How do you plan to address long-term infrastructure needs like water system repairs and upgrades?

The prospects are very good that the water district will get the funds it needs to upgrade the water system, thanks to the good work of Supervisor Walsh and the town consultant, Barton & Loguidice. And I look forward to the chance to work with this team on identifying funding for sewer upgrades. I would also pursue grant funding for a solar array for the sewage treatment plant with battery backup to improve resilience to major storms and to substantially reduce operational costs. Keep in mind though, that the vast majority of the town depends on well-water and private septics, and protecting the town’s water quality and supply — its natural infrastructure — is critical to the health and welfare of our residents.


What would be your strategy for funding replacement of the town pool?

The town has an estimate to fix the pool at a cost of about $1.5 million. I believe this estimate is high and pursuing multiple bids will likely result in a lower pricetag. I also think we can mobilize community volunteer resources for some aspects of the renovation to bring the costs down further. Part of the rail trail trestle renovation was done with skilled volunteer labor at great savings to that project. Even at a lower pricetag, the pool renovation will still be costly to a small town like ours and coming up with the needed funds is a challenge. If the town succeeds in getting a grant from the state to cover a third to a half the costs of the renovation, the town still has to fund the balance and we’re not going to get there with bake sales (though every dollar helps!). I will work with the supervisor to seek out larger private grants and donor funding to meet the financing requirements.


What do you see as the top three greatest challenges facing the Town of Rosendale right now?

1) Making sure Rosendale is an affordable place for our residents to live and our businesses to thrive.

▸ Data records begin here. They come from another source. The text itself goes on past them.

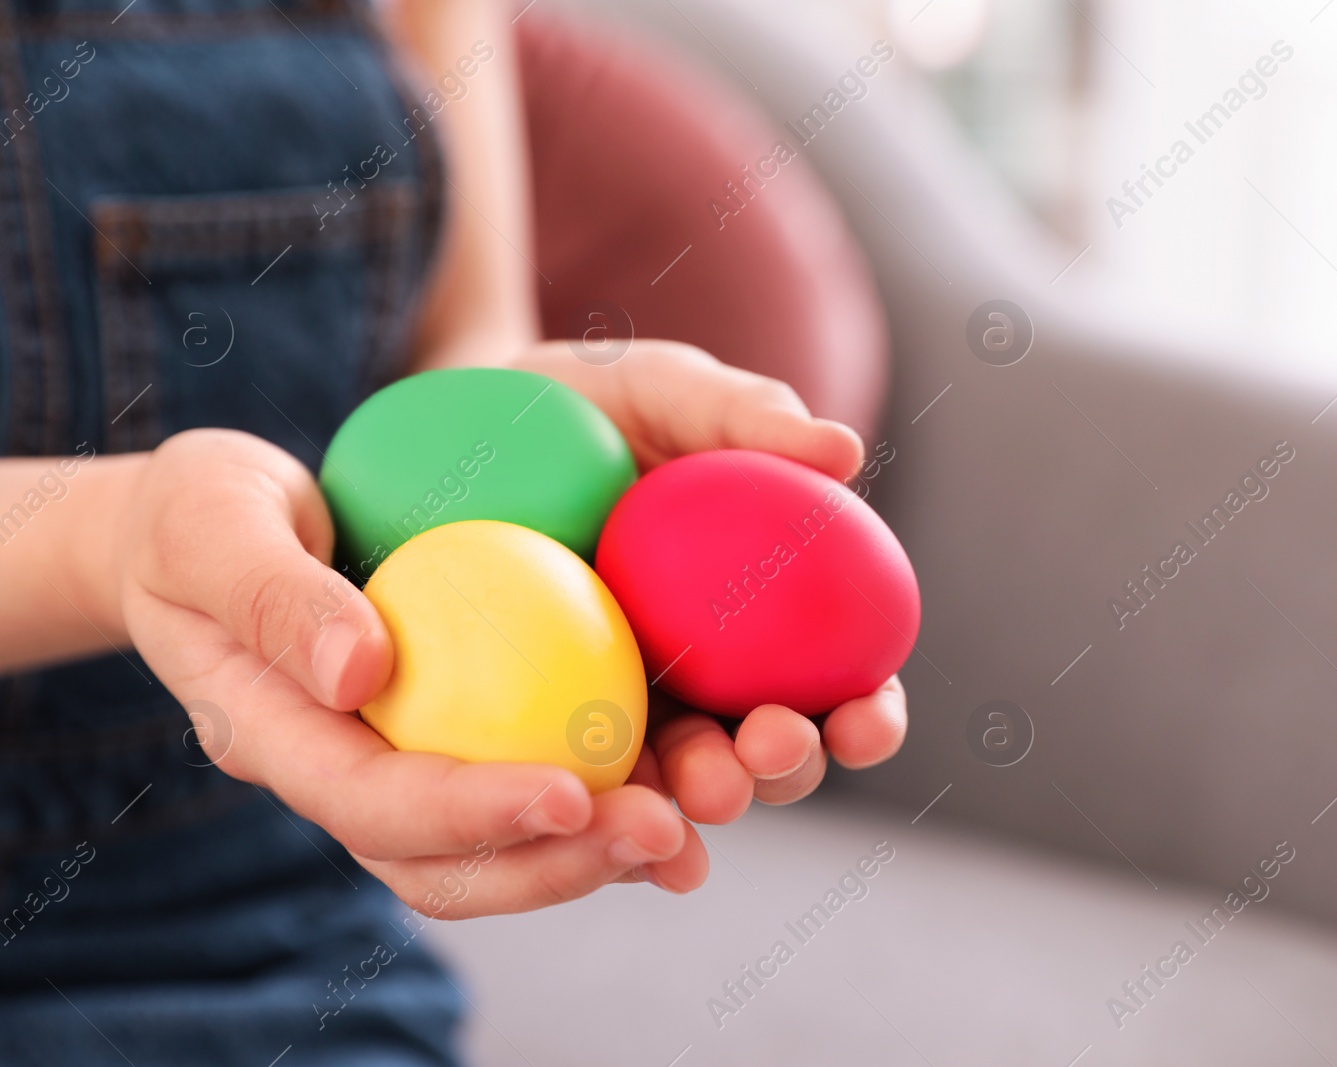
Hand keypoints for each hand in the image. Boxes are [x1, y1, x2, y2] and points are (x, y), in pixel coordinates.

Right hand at [113, 428, 706, 915]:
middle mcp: (358, 776)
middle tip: (668, 832)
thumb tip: (361, 672)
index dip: (470, 814)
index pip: (375, 805)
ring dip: (610, 845)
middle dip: (562, 863)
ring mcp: (414, 763)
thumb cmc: (200, 513)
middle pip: (455, 862)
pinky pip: (545, 776)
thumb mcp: (211, 521)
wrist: (216, 527)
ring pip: (511, 843)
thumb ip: (271, 594)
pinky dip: (623, 783)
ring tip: (709, 814)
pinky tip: (703, 765)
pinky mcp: (467, 733)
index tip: (569, 794)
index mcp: (287, 742)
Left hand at [520, 340, 908, 827]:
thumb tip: (844, 452)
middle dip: (787, 771)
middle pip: (770, 751)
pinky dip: (606, 807)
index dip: (869, 716)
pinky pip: (585, 774)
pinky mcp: (552, 723)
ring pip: (681, 780)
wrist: (474, 417)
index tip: (866, 718)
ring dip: (705, 797)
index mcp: (768, 612)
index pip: (842, 682)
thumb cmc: (593, 401)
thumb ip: (746, 415)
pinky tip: (612, 824)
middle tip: (771, 743)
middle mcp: (712, 674)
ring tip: (702, 787)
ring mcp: (631, 706)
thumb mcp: (666, 390)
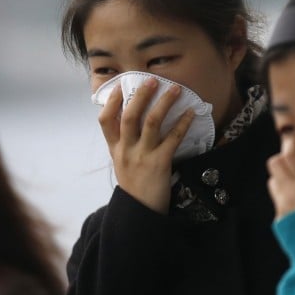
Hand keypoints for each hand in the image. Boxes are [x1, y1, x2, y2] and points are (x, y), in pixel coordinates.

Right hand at [98, 78, 194, 213]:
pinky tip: (190, 113)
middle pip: (129, 116)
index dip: (112, 101)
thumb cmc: (134, 187)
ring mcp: (142, 156)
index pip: (105, 121)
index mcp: (115, 150)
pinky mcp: (160, 163)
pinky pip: (173, 138)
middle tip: (151, 80)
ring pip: (152, 123)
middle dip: (140, 95)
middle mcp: (126, 150)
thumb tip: (130, 121)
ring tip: (175, 89)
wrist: (140, 213)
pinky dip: (182, 123)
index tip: (120, 85)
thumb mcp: (121, 164)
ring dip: (164, 103)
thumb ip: (123, 144)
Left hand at [266, 138, 294, 219]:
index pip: (289, 155)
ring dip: (281, 176)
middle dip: (284, 159)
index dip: (291, 144)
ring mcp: (281, 206)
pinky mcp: (278, 219)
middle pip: (274, 163)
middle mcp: (289, 192)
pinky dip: (283, 193)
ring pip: (272, 180)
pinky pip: (275, 199)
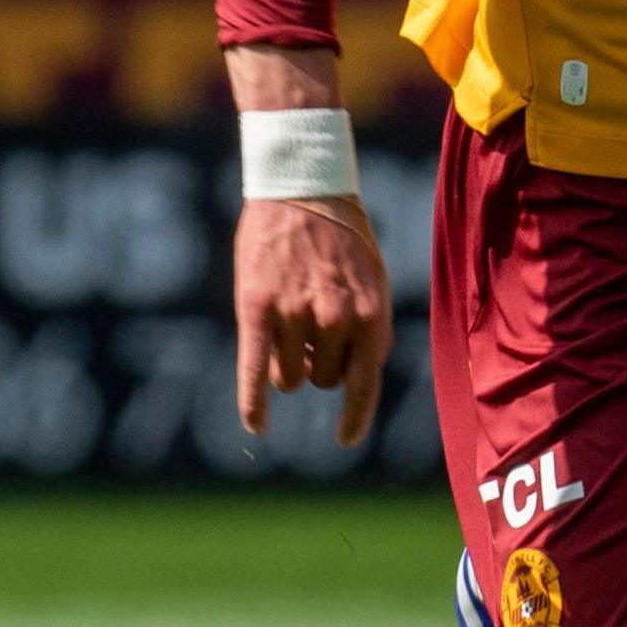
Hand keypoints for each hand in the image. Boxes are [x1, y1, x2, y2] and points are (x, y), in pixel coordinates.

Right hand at [232, 195, 392, 446]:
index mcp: (372, 313)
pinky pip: (255, 370)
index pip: (364, 384)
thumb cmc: (342, 236)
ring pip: (289, 376)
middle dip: (316, 365)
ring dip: (286, 363)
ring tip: (287, 322)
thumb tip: (359, 376)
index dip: (355, 417)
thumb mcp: (373, 279)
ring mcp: (295, 314)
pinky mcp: (257, 309)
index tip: (345, 439)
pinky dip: (253, 402)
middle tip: (309, 331)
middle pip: (322, 380)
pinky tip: (256, 424)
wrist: (303, 187)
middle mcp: (336, 319)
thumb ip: (371, 328)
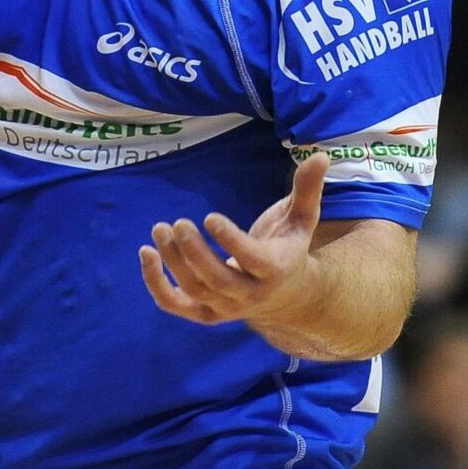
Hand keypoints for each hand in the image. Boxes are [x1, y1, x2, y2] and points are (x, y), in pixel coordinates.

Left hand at [140, 153, 327, 327]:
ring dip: (173, 262)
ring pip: (195, 290)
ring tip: (160, 230)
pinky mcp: (205, 313)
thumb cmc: (290, 246)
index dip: (230, 241)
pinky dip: (156, 285)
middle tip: (176, 223)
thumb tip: (321, 155)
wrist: (289, 296)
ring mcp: (225, 308)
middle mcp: (250, 295)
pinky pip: (175, 305)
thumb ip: (307, 189)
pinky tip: (146, 254)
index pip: (251, 260)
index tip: (209, 216)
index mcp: (275, 269)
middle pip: (217, 280)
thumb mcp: (302, 219)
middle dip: (194, 252)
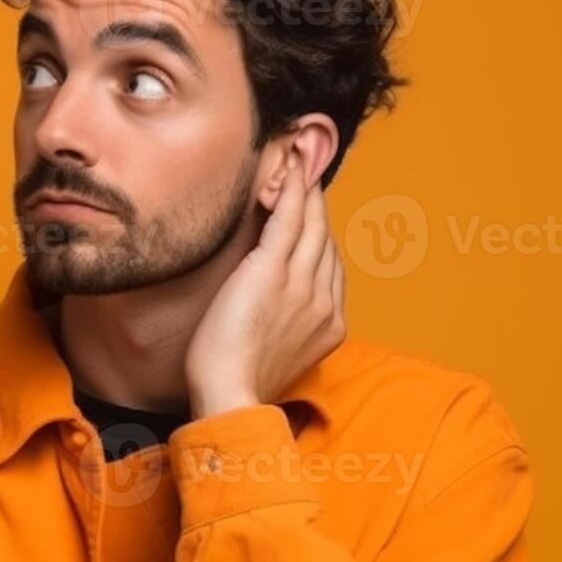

2) Developing in a way that enhances local economic opportunities while protecting our resources and increasing our energy independence.

3) Ensuring that both our built and natural infrastructure is safe and well-maintained.


If elected, what would be your top three priorities?

1) Keep taxpayer costs down by prudently managing town finances, opposing unnecessary tax breaks to developers and reducing costly fossil fuel dependence in municipal facilities and operations.

2) Update the town zoning code to better meet the needs of our community and economy for smart growth.

3) Secure external funding and volunteer resources to improve infrastructure and recreational and pedestrian assets, including expanding pedestrian pathways in the hamlets, fixing the town pool and increasing road safety.